Das San Isidro steht auf ­einer Liste, mit der ultra­katholische Verbände im Internet auf Schulen aufmerksam machen, die sich ganz besonders um Themen wie Gleichstellung und LGBTQ kümmern. Vox und ultrakatholische ­Organisationen propagieren die Eltern-PIN seit Jahren. Doch jetzt ist die Partei damit in der Politik angekommen. In den Regionen Murcia, Andalusien und ­Madrid regieren der konservative ­Partido ­Popular und die rechtsliberalen ­Ciudadanos dank der Unterstützung von Vox.

Die Rechtsextremen nutzen dies. Die Formel ist einfach: Ohne Eltern-PIN kein öffentlicher Haushalt und ohne Haushalt keine Regierung. In Murcia hat die Regionalregierung die PIN zum Gesetz gemacht.
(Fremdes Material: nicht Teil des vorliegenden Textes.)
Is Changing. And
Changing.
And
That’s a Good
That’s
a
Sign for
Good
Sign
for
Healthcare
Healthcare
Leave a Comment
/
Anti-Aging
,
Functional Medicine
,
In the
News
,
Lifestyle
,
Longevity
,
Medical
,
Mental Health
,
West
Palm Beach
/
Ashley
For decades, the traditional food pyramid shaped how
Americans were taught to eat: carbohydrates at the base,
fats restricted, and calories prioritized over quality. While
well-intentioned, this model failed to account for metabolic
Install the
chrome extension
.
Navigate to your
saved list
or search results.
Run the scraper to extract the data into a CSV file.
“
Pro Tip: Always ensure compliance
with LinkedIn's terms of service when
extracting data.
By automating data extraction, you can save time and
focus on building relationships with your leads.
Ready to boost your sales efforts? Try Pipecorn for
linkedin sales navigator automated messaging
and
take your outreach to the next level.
In Andalusien und Madrid drängt Vox mit aller Kraft.

Statt von der Eltern-PIN redet der Mathelehrer Javier ­Arróspide lieber von „elterlicher Zensur“. „Sollte die Landesregierung das in das Bildungsgesetz aufnehmen, wird dies zweifelsohne die Durchführung von Gesprächen oder Aktivitäten, die Gegenstand eines Vetos sein könnten, erschweren“, sagt Arróspide. Er gehört zu der erst kürzlich entstandenen Gruppe namens Lehrer für emotionale, sexuelle und geschlechtliche Vielfalt (@Dlgtbi).
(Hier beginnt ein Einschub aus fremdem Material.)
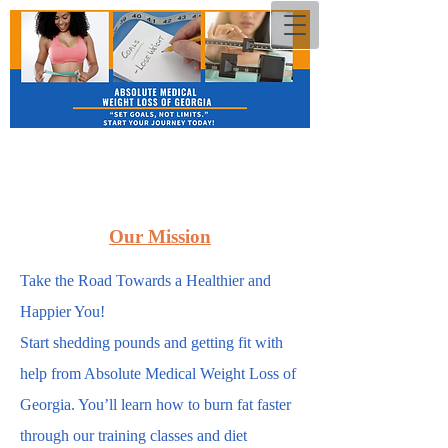
Our Mission
Take the Road Towards a Healthier and
Happier You!
Start shedding pounds and getting fit with
help from Absolute Medical Weight Loss of
Georgia. You’ll learn how to burn fat faster
through our training classes and diet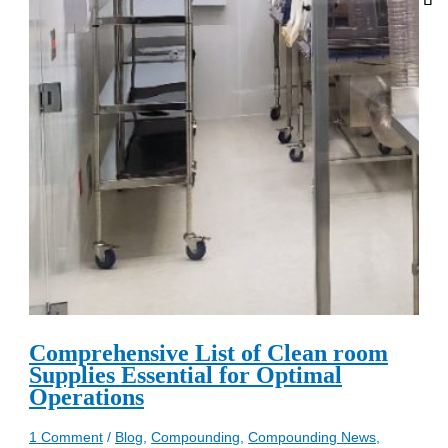
Comprehensive List of Clean room
Supplies Essential for Optimal
Operations
1 Comment
/
Blog
,
Compounding
,
Compounding News
,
Dani vom LGBTQ-Verband Cogam gehört zu denen, die Schulen besuchen, um in der Mittel- und Oberstufe über LGBTQ-Themen zu referieren. Seinen Nachnamen möchte er nicht nennen – er sei Lehrer mit Zeitvertrag. „Die sogenannte Eltern-PIN wird vor allem den Schülern schaden“, ist er sich sicher. „Es gibt Schüler, die sind auf solche Workshops angewiesen, um zu sehen, dass sie keine Sonderlinge sind, und um zu erreichen, dass sie von ihre Mitschülern akzeptiert werden“, erklärt Dani.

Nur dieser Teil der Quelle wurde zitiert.